▶ [Task prompt]
Everything from the first line of the material to the line containing "CONGRATULATIONS!", inclusive, must be given again exactly; no pictures, and nothing past that line.

================

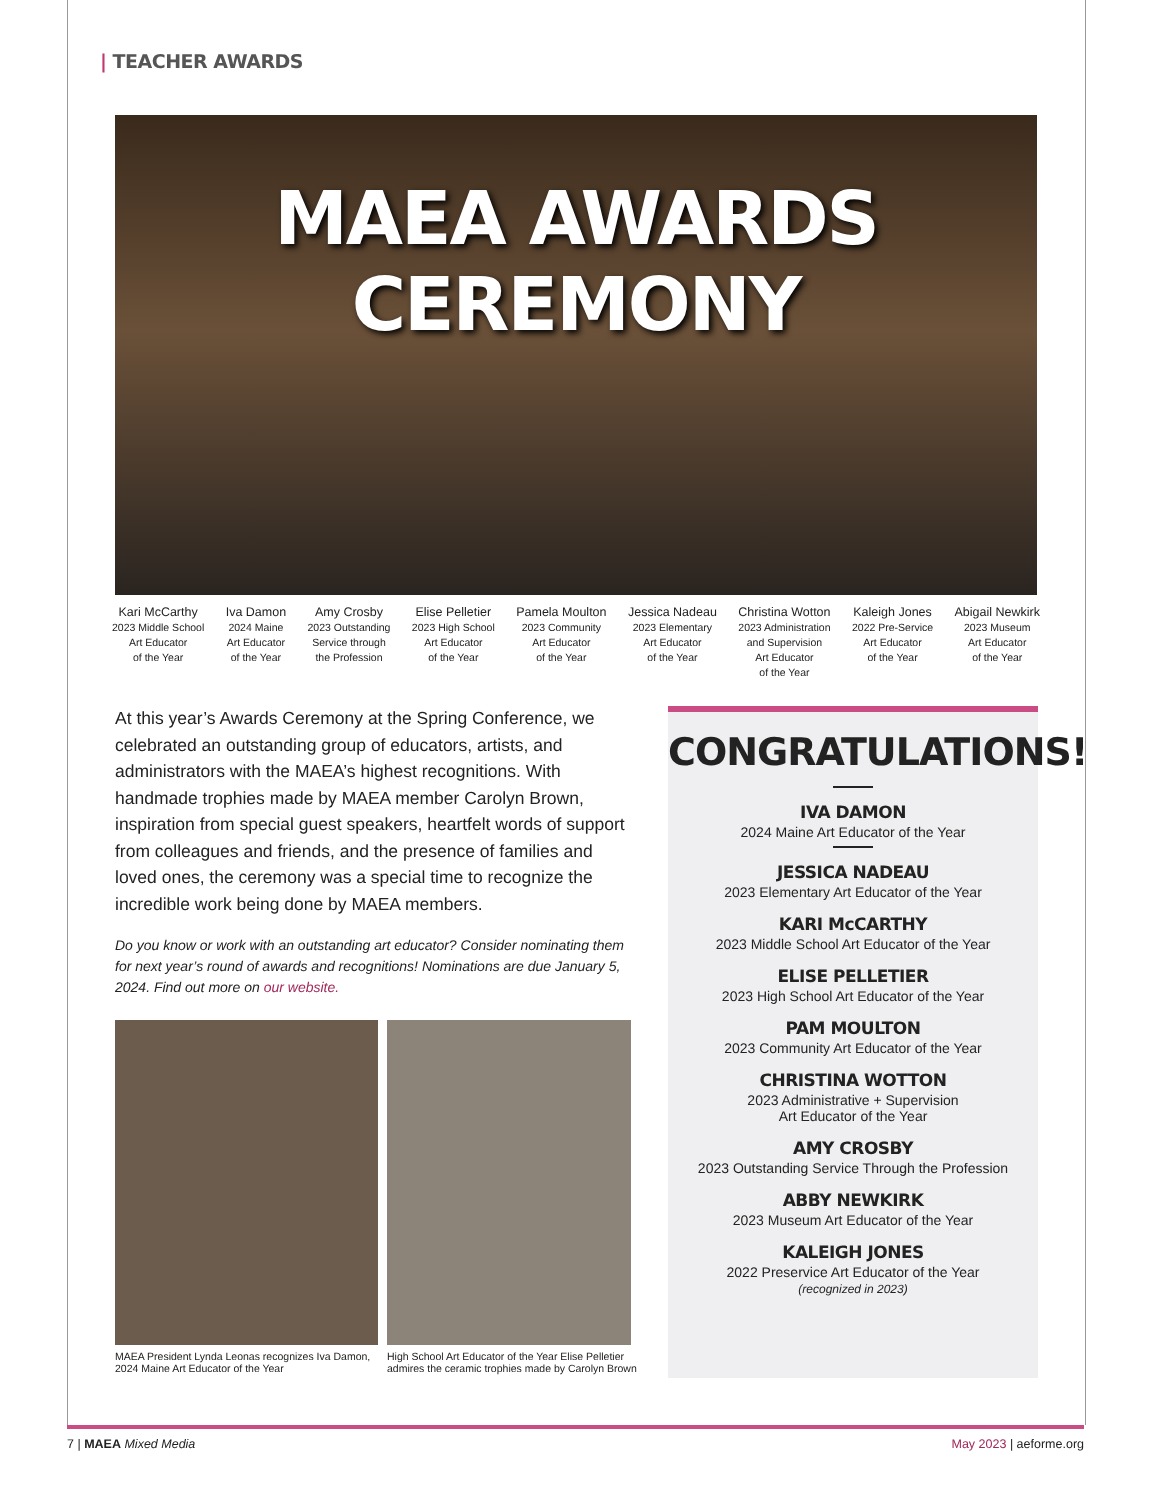| TEACHER AWARDS
MAEA AWARDS CEREMONY
Kari McCarthy
2023 Middle School
Art Educator
of the Year
Iva Damon
2024 Maine
Art Educator
of the Year
Amy Crosby
2023 Outstanding
Service through
the Profession
Elise Pelletier
2023 High School
Art Educator
of the Year
Pamela Moulton
2023 Community
Art Educator
of the Year
Jessica Nadeau
2023 Elementary
Art Educator
of the Year
Christina Wotton
2023 Administration
and Supervision
Art Educator
of the Year
Kaleigh Jones
2022 Pre-Service
Art Educator
of the Year
Abigail Newkirk
2023 Museum
Art Educator
of the Year
At this year’s Awards Ceremony at the Spring Conference, we celebrated an outstanding group of educators, artists, and administrators with the MAEA’s highest recognitions. With handmade trophies made by MAEA member Carolyn Brown, inspiration from special guest speakers, heartfelt words of support from colleagues and friends, and the presence of families and loved ones, the ceremony was a special time to recognize the incredible work being done by MAEA members.
Do you know or work with an outstanding art educator? Consider nominating them for next year’s round of awards and recognitions! Nominations are due January 5, 2024. Find out more on our website.
MAEA President Lynda Leonas recognizes Iva Damon, 2024 Maine Art Educator of the Year
High School Art Educator of the Year Elise Pelletier admires the ceramic trophies made by Carolyn Brown
CONGRATULATIONS!
IVA DAMON
2024 Maine Art Educator of the Year
JESSICA NADEAU
2023 Elementary Art Educator of the Year
KARI McCARTHY
2023 Middle School Art Educator of the Year
ELISE PELLETIER
2023 High School Art Educator of the Year
PAM MOULTON
2023 Community Art Educator of the Year
CHRISTINA WOTTON
2023 Administrative + Supervision
Art Educator of the Year
AMY CROSBY
2023 Outstanding Service Through the Profession
ABBY NEWKIRK
2023 Museum Art Educator of the Year
KALEIGH JONES
2022 Preservice Art Educator of the Year
(recognized in 2023)
7 | MAEA Mixed Media May 2023 | aeforme.org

================

▶ [Answer]
| TEACHER AWARDS
MAEA AWARDS CEREMONY
Kari McCarthy
2023 Middle School
Art Educator
of the Year
Iva Damon
2024 Maine
Art Educator
of the Year
Amy Crosby
2023 Outstanding
Service through
the Profession
Elise Pelletier
2023 High School
Art Educator
of the Year
Pamela Moulton
2023 Community
Art Educator
of the Year
Jessica Nadeau
2023 Elementary
Art Educator
of the Year
Christina Wotton
2023 Administration
and Supervision
Art Educator
of the Year
Kaleigh Jones
2022 Pre-Service
Art Educator
of the Year
Abigail Newkirk
2023 Museum
Art Educator
of the Year
At this year’s Awards Ceremony at the Spring Conference, we celebrated an outstanding group of educators, artists, and administrators with the MAEA’s highest recognitions. With handmade trophies made by MAEA member Carolyn Brown, inspiration from special guest speakers, heartfelt words of support from colleagues and friends, and the presence of families and loved ones, the ceremony was a special time to recognize the incredible work being done by MAEA members.
Do you know or work with an outstanding art educator? Consider nominating them for next year’s round of awards and recognitions! Nominations are due January 5, 2024. Find out more on our website.
MAEA President Lynda Leonas recognizes Iva Damon, 2024 Maine Art Educator of the Year
High School Art Educator of the Year Elise Pelletier admires the ceramic trophies made by Carolyn Brown
CONGRATULATIONS!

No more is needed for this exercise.